▶ **DIRECTIONS**
In the discussion below about finding newer files with find(1), copy word for word the part that starts with "Let's say I" and ends with "counterparts in /var/www/site1.prod.".

▶ **READING TEXT**
════════
Let's say I have two directory structures:


I want to use find(1) to see the files that are newer in /var/www/site1.test than their counterparts in /var/www/site1.prod.

Can I do this with find(1), and if so, how?

  • retitle: 'find(1) files newer than others' at the very least, please – Adriano Varoli Piazza Feb 24 '09 at 19:50
  • +1 interesting. Though likely to be closed as this is more related to sysadmining than to programming. Me, I don't separate them as neatly. – Adriano Varoli Piazza Feb 24 '09 at 19:59
  • @Adriano Varoli Piazza: I would count shell scripting as programming :) – Eddie Feb 24 '09 at 20:13
  • I did say that I wouldn't close it. But as far as I've seen in other questions... – Adriano Varoli Piazza Feb 24 '09 at 23:10

I think you can't do it with find alone, but you can do something like

$ cd /var/www/site1.test
$ files=`find .`
$ for $f in $files; do
     if [ $f -nt /var/www/site1.prod/$f ]; then echo "$f changed!"; fi;
  • minor modifications: for f in $files; do if [ $f -nt /var/www/site1.prod/$f ]; then echo "$f changed"; fi; done – Glen Solsberry Feb 24 '09 at 20:09
  • This will break for filenames containing blanks, and break for a large number of files on certain (ba)shes. – vladr Feb 24 '09 at 20:13
  • Warning: This won't tell you if a new file was created in /var/www/site1.prod and not in /var/www/site1.test -- which may be acceptable. – Eddie Feb 24 '09 at 20:21
  • This isn't the first shell script I've seen on SO that conveniently forgets that file names may contain blanks. – bendin Feb 24 '09 at 20:28

You also could use rsync -n

rsync -av -n /var/www/site1.test /var/www/site1.prod

should do it.
════════
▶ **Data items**

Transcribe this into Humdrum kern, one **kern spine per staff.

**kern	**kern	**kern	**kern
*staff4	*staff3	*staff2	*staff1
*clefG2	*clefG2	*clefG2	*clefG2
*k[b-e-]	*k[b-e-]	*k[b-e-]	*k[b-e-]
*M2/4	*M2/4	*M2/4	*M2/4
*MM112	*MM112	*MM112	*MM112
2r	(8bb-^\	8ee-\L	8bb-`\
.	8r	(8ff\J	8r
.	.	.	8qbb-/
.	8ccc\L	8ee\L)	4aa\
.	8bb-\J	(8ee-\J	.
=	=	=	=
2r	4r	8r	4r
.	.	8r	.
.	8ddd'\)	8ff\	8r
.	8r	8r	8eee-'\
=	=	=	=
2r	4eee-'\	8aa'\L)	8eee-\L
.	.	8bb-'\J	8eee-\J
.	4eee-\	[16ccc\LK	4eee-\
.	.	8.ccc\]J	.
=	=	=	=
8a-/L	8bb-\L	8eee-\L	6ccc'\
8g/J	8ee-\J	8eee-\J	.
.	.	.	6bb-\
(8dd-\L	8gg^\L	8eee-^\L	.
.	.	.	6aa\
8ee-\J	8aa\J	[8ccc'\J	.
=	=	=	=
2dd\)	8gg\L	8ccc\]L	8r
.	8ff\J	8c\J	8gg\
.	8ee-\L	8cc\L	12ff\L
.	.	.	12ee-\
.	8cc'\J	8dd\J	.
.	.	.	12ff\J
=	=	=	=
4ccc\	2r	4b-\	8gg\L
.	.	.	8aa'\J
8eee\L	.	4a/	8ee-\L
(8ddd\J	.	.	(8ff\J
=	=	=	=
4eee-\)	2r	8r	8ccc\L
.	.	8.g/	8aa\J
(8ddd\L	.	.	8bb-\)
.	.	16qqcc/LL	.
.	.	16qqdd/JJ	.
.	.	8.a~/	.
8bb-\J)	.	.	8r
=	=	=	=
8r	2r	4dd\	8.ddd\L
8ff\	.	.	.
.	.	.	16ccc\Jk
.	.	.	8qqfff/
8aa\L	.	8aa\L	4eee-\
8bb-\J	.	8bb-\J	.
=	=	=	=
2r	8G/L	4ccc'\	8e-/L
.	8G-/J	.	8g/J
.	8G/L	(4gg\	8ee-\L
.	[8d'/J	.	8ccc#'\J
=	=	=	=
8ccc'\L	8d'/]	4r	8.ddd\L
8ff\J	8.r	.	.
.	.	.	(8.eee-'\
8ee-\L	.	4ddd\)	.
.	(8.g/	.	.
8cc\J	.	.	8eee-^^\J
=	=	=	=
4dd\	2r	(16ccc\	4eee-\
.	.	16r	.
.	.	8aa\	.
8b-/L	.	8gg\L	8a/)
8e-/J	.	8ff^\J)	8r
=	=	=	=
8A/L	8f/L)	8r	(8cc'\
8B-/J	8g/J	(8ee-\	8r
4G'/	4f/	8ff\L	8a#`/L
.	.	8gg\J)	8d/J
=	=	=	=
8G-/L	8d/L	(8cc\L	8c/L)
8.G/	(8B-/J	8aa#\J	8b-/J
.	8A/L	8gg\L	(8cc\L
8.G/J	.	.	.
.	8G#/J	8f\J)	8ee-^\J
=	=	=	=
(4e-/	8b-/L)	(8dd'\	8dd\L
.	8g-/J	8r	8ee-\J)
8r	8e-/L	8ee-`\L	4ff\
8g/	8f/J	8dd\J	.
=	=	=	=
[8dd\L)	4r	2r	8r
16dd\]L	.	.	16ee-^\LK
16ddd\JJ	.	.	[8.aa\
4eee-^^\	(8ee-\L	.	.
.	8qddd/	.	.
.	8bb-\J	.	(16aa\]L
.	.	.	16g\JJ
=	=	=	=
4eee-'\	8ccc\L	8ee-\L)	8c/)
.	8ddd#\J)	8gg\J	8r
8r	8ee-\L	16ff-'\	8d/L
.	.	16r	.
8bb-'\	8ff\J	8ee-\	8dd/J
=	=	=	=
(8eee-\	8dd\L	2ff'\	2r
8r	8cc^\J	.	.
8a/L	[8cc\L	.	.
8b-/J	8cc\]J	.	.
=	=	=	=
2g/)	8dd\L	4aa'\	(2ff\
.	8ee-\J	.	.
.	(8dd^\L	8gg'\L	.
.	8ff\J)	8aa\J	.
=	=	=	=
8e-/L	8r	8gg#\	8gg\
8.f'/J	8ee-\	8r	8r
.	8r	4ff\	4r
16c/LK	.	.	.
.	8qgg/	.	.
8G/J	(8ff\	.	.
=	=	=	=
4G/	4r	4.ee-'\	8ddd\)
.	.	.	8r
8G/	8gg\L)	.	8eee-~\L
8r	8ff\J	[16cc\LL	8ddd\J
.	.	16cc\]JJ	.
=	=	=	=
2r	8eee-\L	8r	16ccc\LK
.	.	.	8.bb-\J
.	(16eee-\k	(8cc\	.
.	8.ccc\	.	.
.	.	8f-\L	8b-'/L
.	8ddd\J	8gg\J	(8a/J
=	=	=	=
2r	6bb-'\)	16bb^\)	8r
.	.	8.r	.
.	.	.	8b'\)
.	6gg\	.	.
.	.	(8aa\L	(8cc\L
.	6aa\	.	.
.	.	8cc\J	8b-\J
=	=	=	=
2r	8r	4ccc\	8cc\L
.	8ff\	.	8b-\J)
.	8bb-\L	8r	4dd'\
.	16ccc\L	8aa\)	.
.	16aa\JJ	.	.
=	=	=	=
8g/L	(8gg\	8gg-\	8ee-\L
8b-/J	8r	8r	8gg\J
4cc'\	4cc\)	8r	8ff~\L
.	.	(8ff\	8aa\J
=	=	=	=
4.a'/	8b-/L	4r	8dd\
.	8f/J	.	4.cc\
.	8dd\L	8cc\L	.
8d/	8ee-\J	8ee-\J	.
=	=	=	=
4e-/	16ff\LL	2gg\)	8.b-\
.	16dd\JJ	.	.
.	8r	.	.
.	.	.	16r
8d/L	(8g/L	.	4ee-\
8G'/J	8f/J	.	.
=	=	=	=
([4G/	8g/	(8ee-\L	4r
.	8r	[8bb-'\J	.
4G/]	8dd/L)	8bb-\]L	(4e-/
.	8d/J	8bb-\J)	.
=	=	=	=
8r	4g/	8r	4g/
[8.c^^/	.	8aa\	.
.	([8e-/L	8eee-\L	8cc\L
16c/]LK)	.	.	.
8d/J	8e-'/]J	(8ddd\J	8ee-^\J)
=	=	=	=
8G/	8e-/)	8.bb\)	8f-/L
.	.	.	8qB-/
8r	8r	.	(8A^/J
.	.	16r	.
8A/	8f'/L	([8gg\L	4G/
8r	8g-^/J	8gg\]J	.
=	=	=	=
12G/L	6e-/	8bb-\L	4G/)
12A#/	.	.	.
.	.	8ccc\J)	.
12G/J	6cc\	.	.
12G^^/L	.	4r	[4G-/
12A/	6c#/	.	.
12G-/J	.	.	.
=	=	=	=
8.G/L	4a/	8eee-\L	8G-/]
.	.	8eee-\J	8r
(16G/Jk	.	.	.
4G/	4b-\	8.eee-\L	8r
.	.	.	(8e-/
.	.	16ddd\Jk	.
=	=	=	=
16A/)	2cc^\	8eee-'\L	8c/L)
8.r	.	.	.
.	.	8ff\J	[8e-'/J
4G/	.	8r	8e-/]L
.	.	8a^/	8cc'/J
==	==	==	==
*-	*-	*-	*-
════════
▶ **ANSWER TO THE PROBLEM**
Let's say I have two directory structures:


I want to use find(1) to see the files that are newer in /var/www/site1.test than their counterparts in /var/www/site1.prod.